The RNA maintained that the AR "became too hot" and unusable for sustained firing during a particular firefight at Pili in Kalikot district, 600 km west of the capital Kathmandu in which 43 soldiers died.
Reacting irately to these charges, Indian officials said the INSAS rifles might have failed due to poor maintenance and the RNA's lack of experience in using them.
The DRDO's decision to develop the INSAS range of weapons in the early 1980's followed a proposal by the MoD to import around 8000 5.56mm ARs for select parachute regiments that later converted to SF.
The army wanted to replace the heavier 7.62MM SLR, its main assault weapon and Germany's Heckler & Koch's G 41 and Austria's Steyr AUG were short-listed with both vendors offering free transfer of technology in the $ 4.5 million contract.
Thereafter, the army's requirements doubled and the federal government facing a foreign exchange crunch turned down the import proposal.
The ubiquitous DRDO stepped in claiming to have made progress in developing the 5.56mm AR at its Armaments Research and Development Establishment in Pune but it took over a decade before the project fructified.
Weapon experts at the time claimed that the INSAS 5.56mm AR was eventually an 'amalgam' of Kalashnikov, FN-FAL, the G41 and AUG designs and overall not in consonance with modern engineering production techniques which, in turn, would render it expensive.
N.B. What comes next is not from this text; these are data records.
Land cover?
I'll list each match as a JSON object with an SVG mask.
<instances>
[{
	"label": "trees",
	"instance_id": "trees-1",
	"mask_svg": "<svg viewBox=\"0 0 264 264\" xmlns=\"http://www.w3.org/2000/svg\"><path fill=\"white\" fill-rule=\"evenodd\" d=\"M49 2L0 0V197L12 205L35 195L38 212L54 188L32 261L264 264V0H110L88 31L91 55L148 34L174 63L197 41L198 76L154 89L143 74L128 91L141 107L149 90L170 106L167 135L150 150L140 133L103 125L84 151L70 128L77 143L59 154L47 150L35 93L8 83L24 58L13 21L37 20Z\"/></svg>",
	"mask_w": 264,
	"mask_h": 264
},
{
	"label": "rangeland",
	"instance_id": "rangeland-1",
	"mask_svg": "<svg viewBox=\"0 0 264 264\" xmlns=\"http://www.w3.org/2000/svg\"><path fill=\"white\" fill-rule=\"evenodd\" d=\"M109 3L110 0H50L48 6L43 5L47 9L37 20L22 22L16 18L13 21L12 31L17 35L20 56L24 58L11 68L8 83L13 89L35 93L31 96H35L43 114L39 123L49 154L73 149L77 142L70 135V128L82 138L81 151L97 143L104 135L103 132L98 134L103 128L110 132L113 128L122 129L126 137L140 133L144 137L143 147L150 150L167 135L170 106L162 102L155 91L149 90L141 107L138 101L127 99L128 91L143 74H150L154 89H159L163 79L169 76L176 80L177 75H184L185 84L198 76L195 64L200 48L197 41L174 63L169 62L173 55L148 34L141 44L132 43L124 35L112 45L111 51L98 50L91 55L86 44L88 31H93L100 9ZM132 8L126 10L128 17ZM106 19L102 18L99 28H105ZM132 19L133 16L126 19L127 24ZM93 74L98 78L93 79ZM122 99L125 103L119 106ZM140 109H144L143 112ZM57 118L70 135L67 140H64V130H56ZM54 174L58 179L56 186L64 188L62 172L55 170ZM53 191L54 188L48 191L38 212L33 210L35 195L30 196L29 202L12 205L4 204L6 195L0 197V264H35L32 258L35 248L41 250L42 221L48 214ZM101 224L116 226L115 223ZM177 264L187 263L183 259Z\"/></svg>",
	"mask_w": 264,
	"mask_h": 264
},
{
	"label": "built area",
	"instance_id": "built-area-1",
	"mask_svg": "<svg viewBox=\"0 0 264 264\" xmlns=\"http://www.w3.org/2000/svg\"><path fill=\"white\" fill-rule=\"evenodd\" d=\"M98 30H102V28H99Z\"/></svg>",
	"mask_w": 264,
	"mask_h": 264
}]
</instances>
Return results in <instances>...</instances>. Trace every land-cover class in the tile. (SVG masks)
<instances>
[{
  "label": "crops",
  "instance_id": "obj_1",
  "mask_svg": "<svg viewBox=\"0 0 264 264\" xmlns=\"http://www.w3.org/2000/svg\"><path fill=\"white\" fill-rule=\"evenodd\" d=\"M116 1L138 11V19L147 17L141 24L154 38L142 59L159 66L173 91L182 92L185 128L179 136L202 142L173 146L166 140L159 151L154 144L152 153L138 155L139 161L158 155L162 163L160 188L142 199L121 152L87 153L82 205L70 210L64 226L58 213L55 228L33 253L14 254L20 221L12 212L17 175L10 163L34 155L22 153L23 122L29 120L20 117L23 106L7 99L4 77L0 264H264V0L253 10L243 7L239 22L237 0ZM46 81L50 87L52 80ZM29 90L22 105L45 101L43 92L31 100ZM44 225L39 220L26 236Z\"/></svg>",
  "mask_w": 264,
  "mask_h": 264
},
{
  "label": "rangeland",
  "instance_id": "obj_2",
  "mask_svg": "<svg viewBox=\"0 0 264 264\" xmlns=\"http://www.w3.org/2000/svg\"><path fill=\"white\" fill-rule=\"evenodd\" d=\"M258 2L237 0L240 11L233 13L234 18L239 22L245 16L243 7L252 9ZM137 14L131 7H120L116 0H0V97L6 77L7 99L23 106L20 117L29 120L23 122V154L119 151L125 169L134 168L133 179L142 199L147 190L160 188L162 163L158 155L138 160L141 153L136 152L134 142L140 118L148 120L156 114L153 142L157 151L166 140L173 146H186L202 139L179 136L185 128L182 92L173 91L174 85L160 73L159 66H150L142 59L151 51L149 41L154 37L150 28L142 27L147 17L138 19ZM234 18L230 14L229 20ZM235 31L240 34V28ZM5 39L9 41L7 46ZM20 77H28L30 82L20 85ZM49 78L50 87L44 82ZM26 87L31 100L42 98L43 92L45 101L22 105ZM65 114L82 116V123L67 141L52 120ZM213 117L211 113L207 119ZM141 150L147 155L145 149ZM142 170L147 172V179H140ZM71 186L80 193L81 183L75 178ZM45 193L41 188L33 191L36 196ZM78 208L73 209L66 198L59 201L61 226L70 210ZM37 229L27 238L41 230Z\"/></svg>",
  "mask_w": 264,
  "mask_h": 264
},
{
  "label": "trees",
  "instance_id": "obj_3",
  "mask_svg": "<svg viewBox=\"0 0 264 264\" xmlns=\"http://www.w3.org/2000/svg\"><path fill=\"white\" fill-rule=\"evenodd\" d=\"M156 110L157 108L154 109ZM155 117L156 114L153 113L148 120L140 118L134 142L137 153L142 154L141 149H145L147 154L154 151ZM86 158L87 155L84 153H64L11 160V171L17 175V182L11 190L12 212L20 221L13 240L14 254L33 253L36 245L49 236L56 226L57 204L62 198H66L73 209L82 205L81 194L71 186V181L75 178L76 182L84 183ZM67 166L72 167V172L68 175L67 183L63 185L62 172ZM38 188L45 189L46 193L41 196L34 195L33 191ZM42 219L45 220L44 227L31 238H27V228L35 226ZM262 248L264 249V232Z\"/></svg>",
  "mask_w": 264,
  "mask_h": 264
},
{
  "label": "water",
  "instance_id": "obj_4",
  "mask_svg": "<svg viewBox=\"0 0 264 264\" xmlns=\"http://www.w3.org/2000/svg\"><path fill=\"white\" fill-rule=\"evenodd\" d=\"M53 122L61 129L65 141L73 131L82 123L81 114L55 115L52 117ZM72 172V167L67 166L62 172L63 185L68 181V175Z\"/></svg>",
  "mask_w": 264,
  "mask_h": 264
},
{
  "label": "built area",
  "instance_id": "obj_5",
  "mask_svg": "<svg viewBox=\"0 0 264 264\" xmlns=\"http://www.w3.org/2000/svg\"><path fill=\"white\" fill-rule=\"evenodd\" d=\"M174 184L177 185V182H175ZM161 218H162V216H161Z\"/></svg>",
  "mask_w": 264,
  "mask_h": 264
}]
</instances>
The INSAS AR was eventually priced at around Rs 16,000-18,000 per rifle compared to the imported Bulgarian AK 47's that cost around $93 each or around Rs 2800 at the prevailing exchange rate.
"The INSAS AR is a non-competitive weapon system and the army became a tied customer with little choice but to pay the asking price however high it might be and whatever operational objections it had to the rifle," a senior Infantry officer admitted.
For, unlike the financially accountable private sector, the OFB's costing is flexible and being government-owned their manpower is considered "free" and cost, time and technological overruns matter little, he added.
The initial INSAS family of 5.56 mm weapons also included a light machine gun and carbine, both of which had long been abandoned necessitating hugely expensive imports nearly two decades later.
Consequently, last December the MoD dispatched a RfP to 40-odd overseas vendors to acquire 44,618 5.56mm close quarter battle carbines and 33.6 million rounds of ammunition for an estimated Rs 2000 crore.
This tender too mandates a 30 per cent offset liability and transfer of technology to the OFB to build around 400,000 CQB carbines to replace the outmoded 9mm model currently being used by the army.
In 2004-05 the army had projected a requirement for 420,000-odd CBQ and new generation protective carbines for its 359 infantry battalions and 66 associated RR units but it took the MoD five years before issuing the RfP for them.